Kiwis aged 65 or older were taking $623 billion worth of property wealth into retirement and just over half in the survey were planning to sell their home to release funds.

However, the FSC said that equity released by people downsizing was expected to last only three years.

The research, gathered in June of this year in an online survey, found that 17 per cent of respondents aged 65 and older were finding retirement difficult.

One 69-year-old Aucklander in the survey said retirement was "bloody bleak".

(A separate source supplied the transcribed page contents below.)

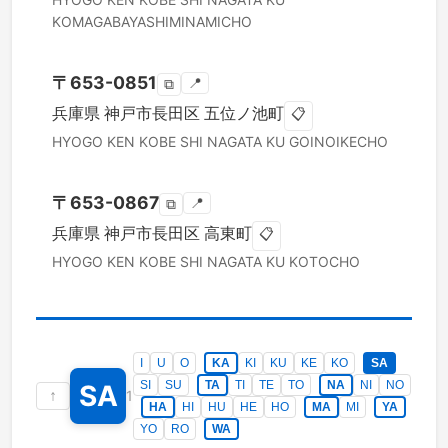
KOMAGABAYASHIMINAMICHO
〒
653-0851
📍
⧉
兵庫県
神戸市長田区
五位ノ池町
📋
HYOGO KEN
KOBE SHI NAGATA KU
GOINOIKECHO
〒
653-0867
📍
⧉
兵庫県
神戸市長田区
高東町
📋
HYOGO KEN
KOBE SHI NAGATA KU
KOTOCHO
I
U
O
KA
KI
KU
KE
KO
SA
SI
SU
TA
TI
TE
TO
NA
NI
NO
SA
↑
1
HA
HI
HU
HE
HO
MA
MI
YA
YO
RO
WA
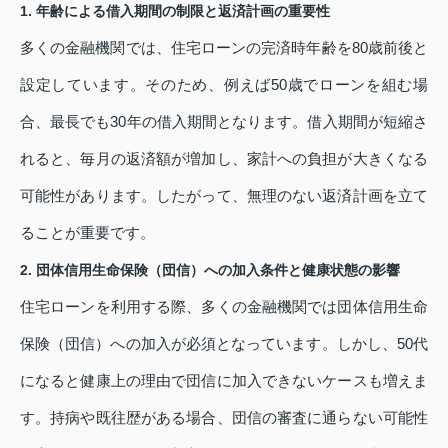
1. 年齢による借入期間の制限と返済計画の重要性
多くの金融機関では、住宅ローンの完済時年齢を80歳前後と
設定しています。そのため、例えば50歳でローンを組む場
合、最長でも30年の借入期間となります。借入期間が短縮さ
れると、毎月の返済額が増加し、家計への負担が大きくなる
可能性があります。したがって、無理のない返済計画を立て
ることが重要です。
2. 団体信用生命保険（団信）への加入条件と健康状態の影響
住宅ローンを利用する際、多くの金融機関では団体信用生命
保険（団信）への加入が必須となっています。しかし、50代
になると健康上の理由で団信に加入できないケースも増えま
す。持病や既往歴がある場合、団信の審査に通らない可能性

"I have not been retired long, two months, but it is a bit scary now that the till has stopped," said a 71-year-old woman who took part in the research.

The FSC said nearly four in 10 of the elderly regret not having more financial advice.

"Many still in KiwiSaver want their providers to step up with more advice on how to reinvest savings and the proceeds of selling other assets, like their homes. With 54 per cent of 65-plus homeowners planning to sell their home to help their retirement, the older population still has a keen interest in making the most of their savings and assets," the council said.

As New Zealanders age, the FSC said, they appeared to be worrying less about the income they would have when they stopped working.

The group most anxious about their retirement were those aged between 35 and 44 — 63 per cent of whom were worried and 25 per cent very worried.